→ EXERCISE DESCRIPTION
Locate every line in the records that contains the string "highest", with matching case, and copy each such line in full.
*** Opening of INPUT DATA ***
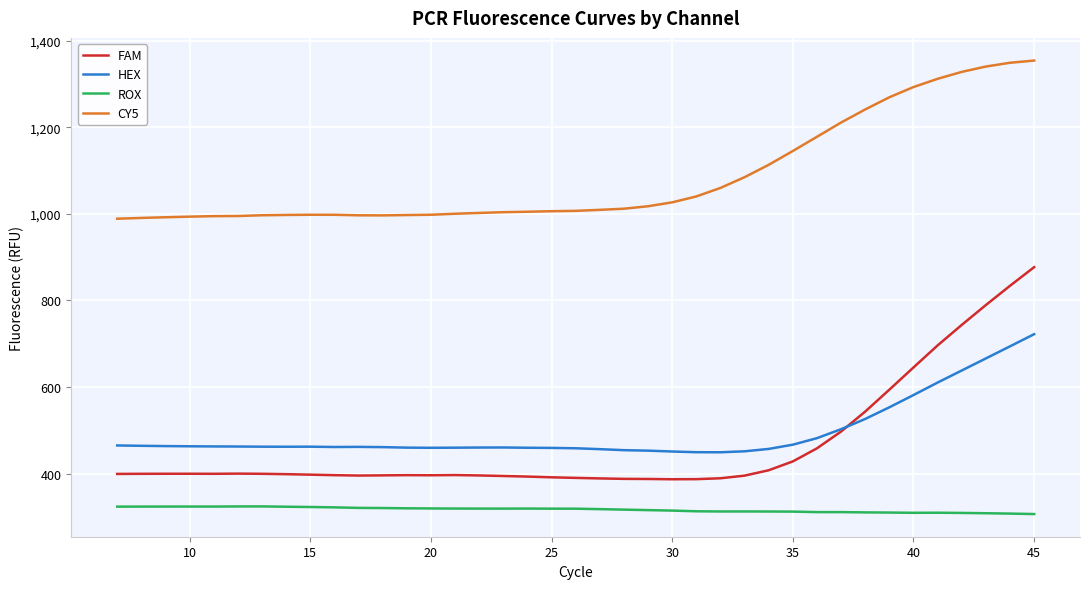

Rank the series by their maximum value, from lowest to highest.

ROX, HEX, FAM, CY5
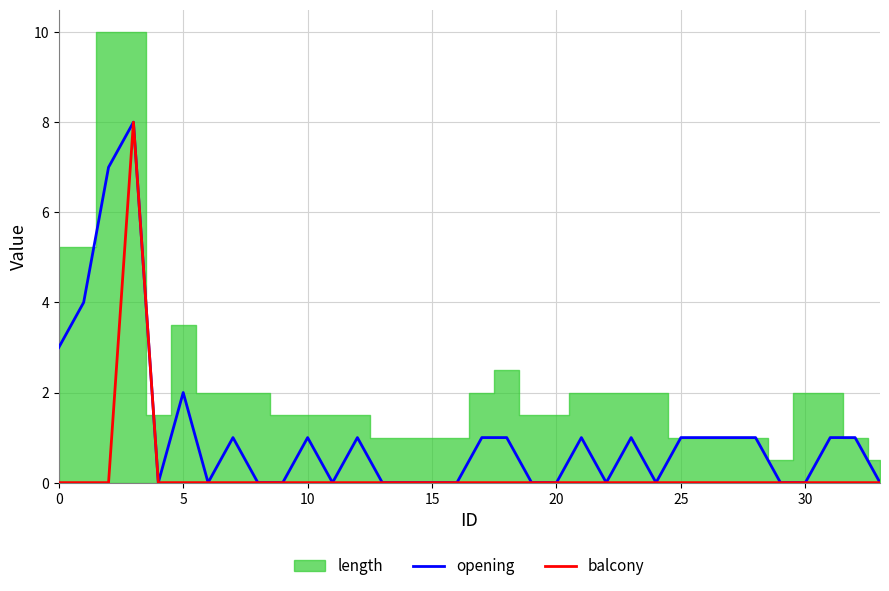

Is it true that balcony equals 0 at 25?

True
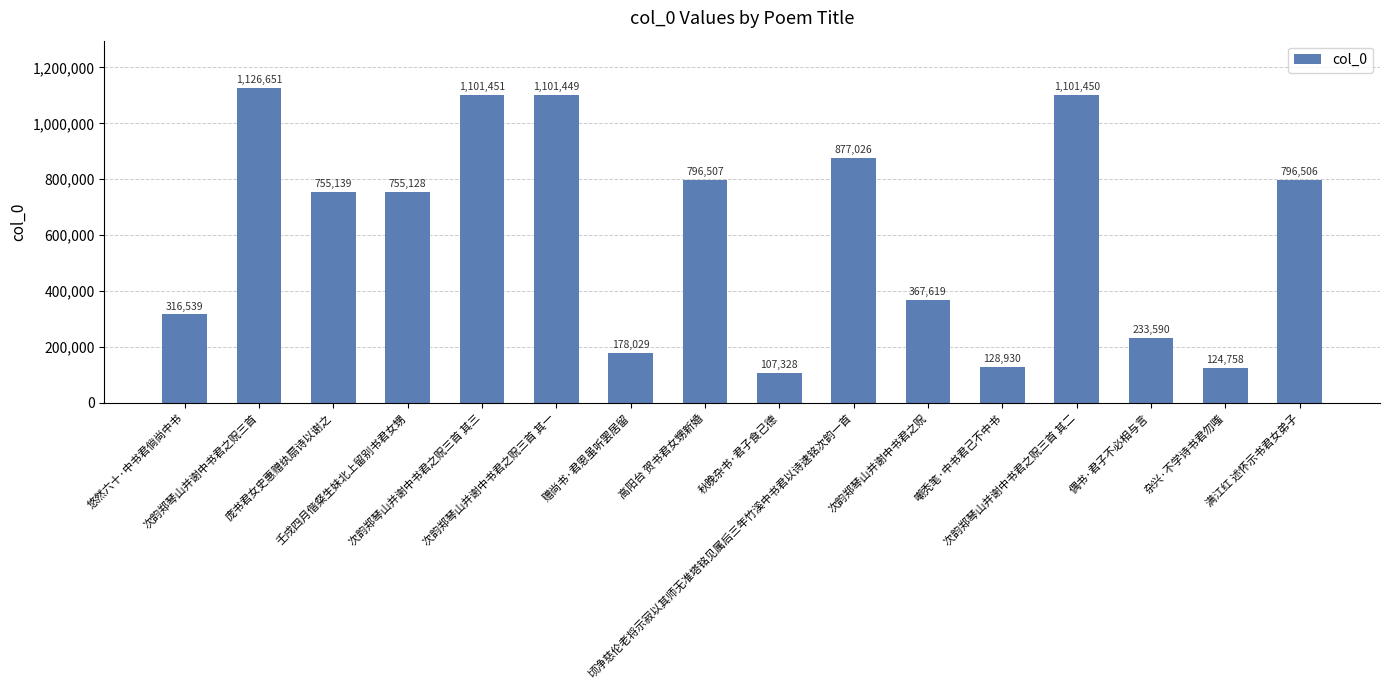

What is the difference between the second highest and minimum values?

994123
*** Close of INPUT DATA ***
→ EXPECTED ANSWER
Rank the series by their maximum value, from lowest to highest.
What is the difference between the second highest and minimum values?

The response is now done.